_Exercises to complete:_
A - Answer these about the hospital ward text:
(i) Who was flying in from America, and when?
(ii) What kit did the narrator and the clinical partner bring to the bed?
(iii) How did the narrator's hands compare with the dying lady's?
B - Print the part of the hospital ward text from "This lady, lying" to "of that tale.".

It was music to the ears of my clinical partner and I - two typically UPSA-obsessed medical students.

"She is very poorly..she won't get better again. We are waiting for her son to fly in from America tomorrow morning to see her", she continued. 
("...for the last time", she could have added.)

So my clinical partner and I, armed with the blood glucose and ketone monitoring kit thingy, approached the bed of the lady who came back from the dead yesterday.
Around her machines beeped and sighed; as if lamenting the situation, as if grudgingly acknowledging the futility of the task they have been set up to do - to keep her in an artificial state of life.

Then again, was she really alive? 
I mean,
her brain is present..but her thoughts were most likely not.
Her lungs exchanging gases..but only with the persuasion of those sighing machines.
Her anatomy complete..but yet, very much like a piece of meat which though has not yet decomposed, is already past its date of expiry.

She lies down there asleep, never to wake up again; a living corpse.
She still exists, but I dare not say she is still alive.


If those thoughts were on my mind, I pushed them aside to focus on the task at hand 
as I took her hand, still warm (my hands ironically colder than those of a dying lady),
pricked her finger, and tried to coax a drop of blood out of her.

Bumbling medical student that I was, though, I tried and failed a few times - one time I would drop the sample collecter to the floor, on the next try the blood would stubbornly refuse to come out, etc etc.
The only comfort I could draw from the situation was that my clinical partner was just as clumsy.


As we struggled on incompetently by the patient, I noticed the staff nurse in conversation with another healthcare professional (the pharmacist?).
I no longer remember what they said - but what I recall was the cheerful nature of the chat.
It struck me as disrespectful somewhat: here was a lady who was about to die, at the very latest, in the next 48 hours (if she isn't already classed as dead) - but there you are chatting away like nothing of significance is going on!
This lady, lying prone on the bed, is a person - a human being was once upon a time born into this world, grew up with loved ones, probably went to school somewhere, went to work, fell in love, became a mother herself (maybe even a grandmother?).
God knows the joy and grief she went through in this experience called Life; and how, along that journey, she has touched the lives of those around her - her loved ones, her friends, her acquaintances, or even strangers.

To put it simply, this is a lady who has a life story..and we, in this ward, today, have received the honour of becoming part of the final chapter of that tale. 
It struck me as disrespectful
because of how matter-of-factly the nurse and the pharmacist(?) treated such a profound fact.

_Supplied information:_
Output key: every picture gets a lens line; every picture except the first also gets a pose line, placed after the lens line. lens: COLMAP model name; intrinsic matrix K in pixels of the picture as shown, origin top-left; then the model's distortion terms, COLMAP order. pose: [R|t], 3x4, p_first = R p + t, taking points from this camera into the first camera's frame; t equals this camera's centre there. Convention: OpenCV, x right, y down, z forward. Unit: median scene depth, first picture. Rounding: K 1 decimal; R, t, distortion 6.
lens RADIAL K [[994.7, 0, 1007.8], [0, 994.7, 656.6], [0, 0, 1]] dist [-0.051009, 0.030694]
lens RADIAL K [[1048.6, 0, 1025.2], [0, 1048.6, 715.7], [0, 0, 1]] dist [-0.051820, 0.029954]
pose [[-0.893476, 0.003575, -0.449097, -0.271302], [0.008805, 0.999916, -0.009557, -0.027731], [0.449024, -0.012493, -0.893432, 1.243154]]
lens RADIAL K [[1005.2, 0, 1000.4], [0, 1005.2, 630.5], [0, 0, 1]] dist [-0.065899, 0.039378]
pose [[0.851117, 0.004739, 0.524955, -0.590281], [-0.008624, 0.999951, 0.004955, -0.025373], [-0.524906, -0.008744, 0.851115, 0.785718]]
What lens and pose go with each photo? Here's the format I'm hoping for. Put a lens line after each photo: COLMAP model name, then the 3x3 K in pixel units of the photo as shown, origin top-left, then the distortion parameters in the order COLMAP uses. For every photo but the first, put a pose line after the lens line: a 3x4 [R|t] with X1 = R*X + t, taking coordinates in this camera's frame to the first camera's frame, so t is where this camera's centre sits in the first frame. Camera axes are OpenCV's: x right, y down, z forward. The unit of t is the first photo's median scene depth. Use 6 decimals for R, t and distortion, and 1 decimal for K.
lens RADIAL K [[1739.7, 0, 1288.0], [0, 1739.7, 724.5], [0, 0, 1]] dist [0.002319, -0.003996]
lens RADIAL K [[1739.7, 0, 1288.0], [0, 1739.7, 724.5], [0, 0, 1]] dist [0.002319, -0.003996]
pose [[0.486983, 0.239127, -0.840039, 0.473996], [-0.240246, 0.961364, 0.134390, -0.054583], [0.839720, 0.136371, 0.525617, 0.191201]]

_Task-by-task results:_
A -
(i) Her son, the next morning.
(ii) A blood glucose and ketone monitoring kit.
(iii) The narrator's hands were colder than hers.

B -
This lady, lying prone on the bed, is a person - a human being was once upon a time born into this world, grew up with loved ones, probably went to school somewhere, went to work, fell in love, became a mother herself (maybe even a grandmother?).
God knows the joy and grief she went through in this experience called Life; and how, along that journey, she has touched the lives of those around her - her loved ones, her friends, her acquaintances, or even strangers.

To put it simply, this is a lady who has a life story..and we, in this ward, today, have received the honour of becoming part of the final chapter of that tale.